*Given records*.
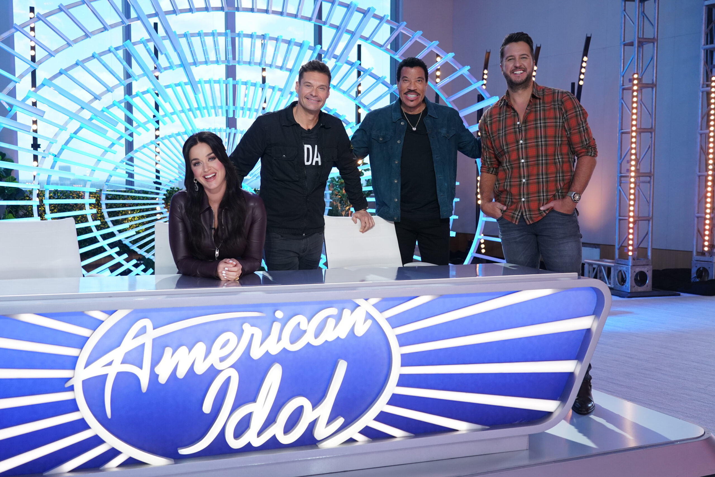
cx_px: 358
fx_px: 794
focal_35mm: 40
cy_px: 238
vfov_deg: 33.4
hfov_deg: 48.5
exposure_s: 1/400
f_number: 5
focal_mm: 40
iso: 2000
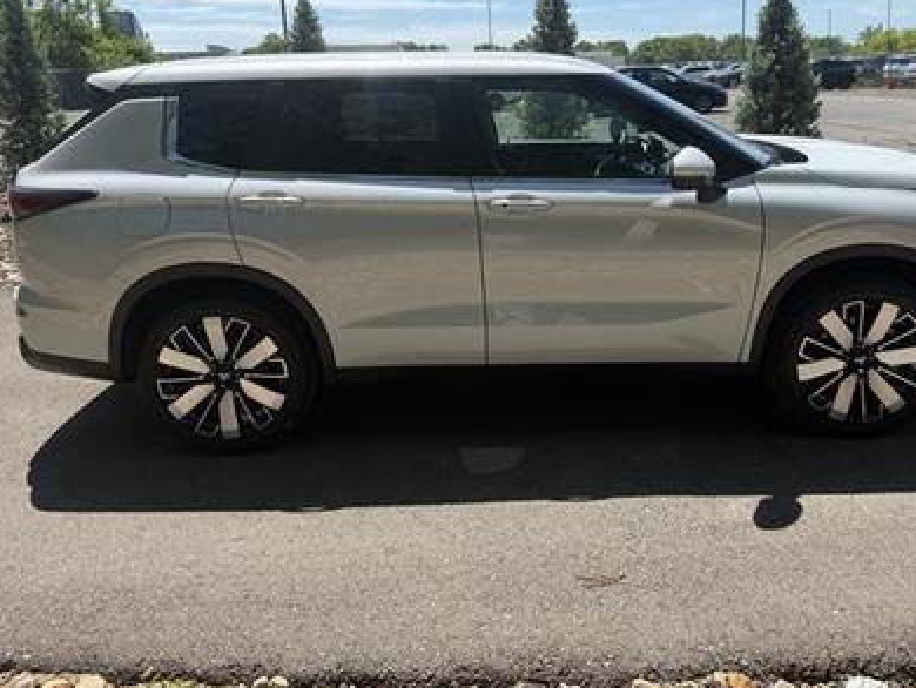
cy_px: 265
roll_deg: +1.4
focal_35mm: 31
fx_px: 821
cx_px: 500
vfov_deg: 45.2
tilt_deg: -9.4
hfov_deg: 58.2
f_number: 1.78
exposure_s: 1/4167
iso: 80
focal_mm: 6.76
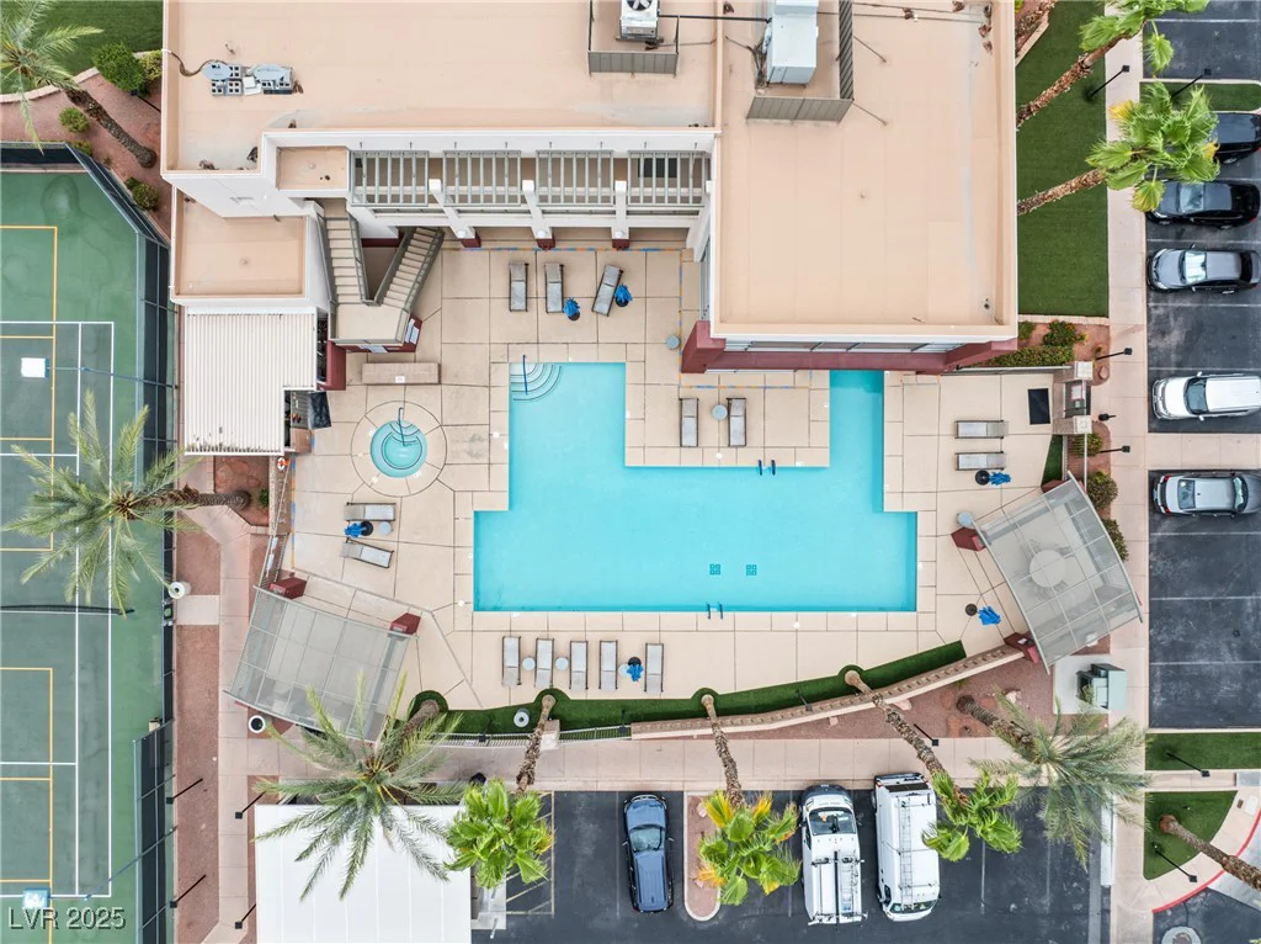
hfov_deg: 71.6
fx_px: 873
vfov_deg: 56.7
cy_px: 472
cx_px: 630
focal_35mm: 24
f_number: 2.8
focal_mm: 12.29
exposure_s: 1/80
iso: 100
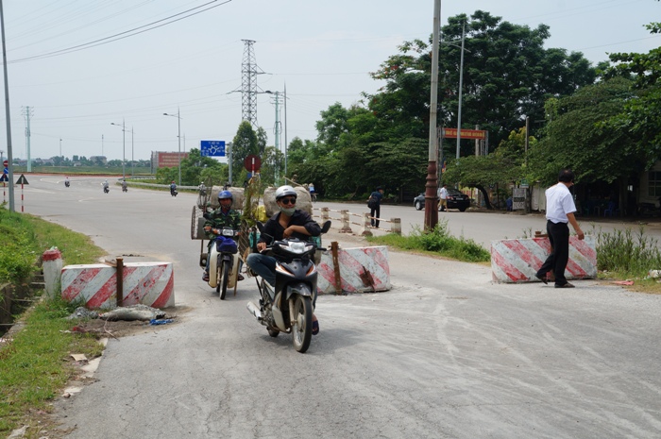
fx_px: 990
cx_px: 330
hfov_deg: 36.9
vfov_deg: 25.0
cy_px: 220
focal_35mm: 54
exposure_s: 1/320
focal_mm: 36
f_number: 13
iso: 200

*Exercise directions*. Leaving out the pictures, print exactly and only the lines from the one containing "roll_deg: +1.4" through the last line of the records.

*Exercise output*.
roll_deg: +1.4
focal_35mm: 31
fx_px: 821
cx_px: 500
vfov_deg: 45.2
tilt_deg: -9.4
hfov_deg: 58.2
f_number: 1.78
exposure_s: 1/4167
iso: 80
focal_mm: 6.76
hfov_deg: 71.6
fx_px: 873
vfov_deg: 56.7
cy_px: 472
cx_px: 630
focal_35mm: 24
f_number: 2.8
focal_mm: 12.29
exposure_s: 1/80
iso: 100
fx_px: 990
cx_px: 330
hfov_deg: 36.9
vfov_deg: 25.0
cy_px: 220
focal_35mm: 54
exposure_s: 1/320
focal_mm: 36
f_number: 13
iso: 200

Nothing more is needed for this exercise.